:: YOUR OBJECTIVE ::
Pictures are to be dropped. Everything else in the listing gets copied exactly.

□ □ □

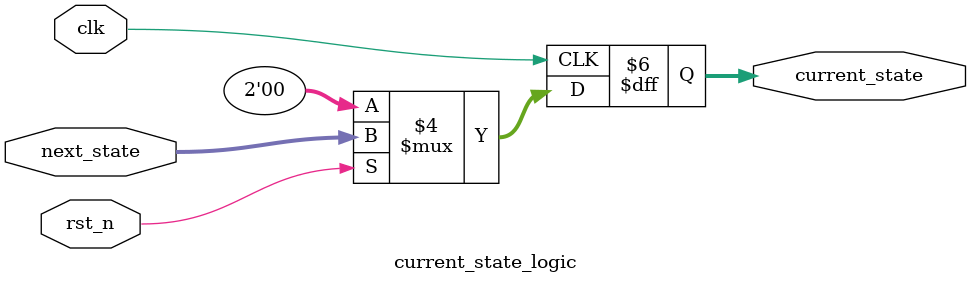
<source format=v>
module current_state_logic(input clk,
                           input rst_n,
						   input [1:0] next_state,
						   output reg [1:0] current_state);

always @(posedge(clk))
begin
	if(rst_n == 1'b0)
		current_state<=2'b00;
	else
		current_state<=next_state;
end

endmodule
</source>
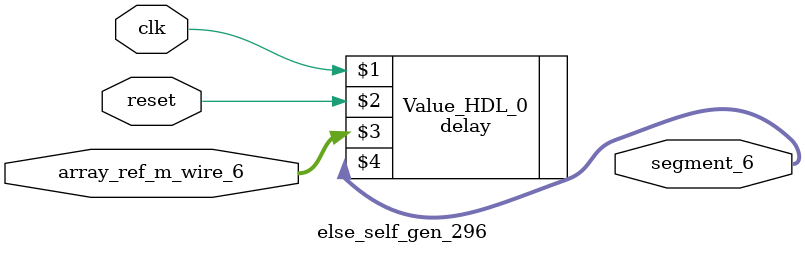
<source format=v>
module else_self_gen_296( input clk, input reset, input [31:0]array_ref_m_wire_6, output [31:0]segment_6); 
	wire [31:0]segment_6;
	//Proceed with segment_6 = array_ref_m_wire_6
	delay Value_HDL_0 ( clk, reset, array_ref_m_wire_6, segment_6);
endmodule
</source>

□ □ □

:: SOLUTION FOR THIS EXERCISE ::
<source format=v>
module current_state_logic(input clk,
                           input rst_n,
						   input [1:0] next_state,
						   output reg [1:0] current_state);

always @(posedge(clk))
begin
	if(rst_n == 1'b0)
		current_state<=2'b00;
	else
		current_state<=next_state;
end

endmodule
</source>
<source format=v>
module else_self_gen_296( input clk, input reset, input [31:0]array_ref_m_wire_6, output [31:0]segment_6); 
	wire [31:0]segment_6;
	//Proceed with segment_6 = array_ref_m_wire_6
	delay Value_HDL_0 ( clk, reset, array_ref_m_wire_6, segment_6);
endmodule
</source>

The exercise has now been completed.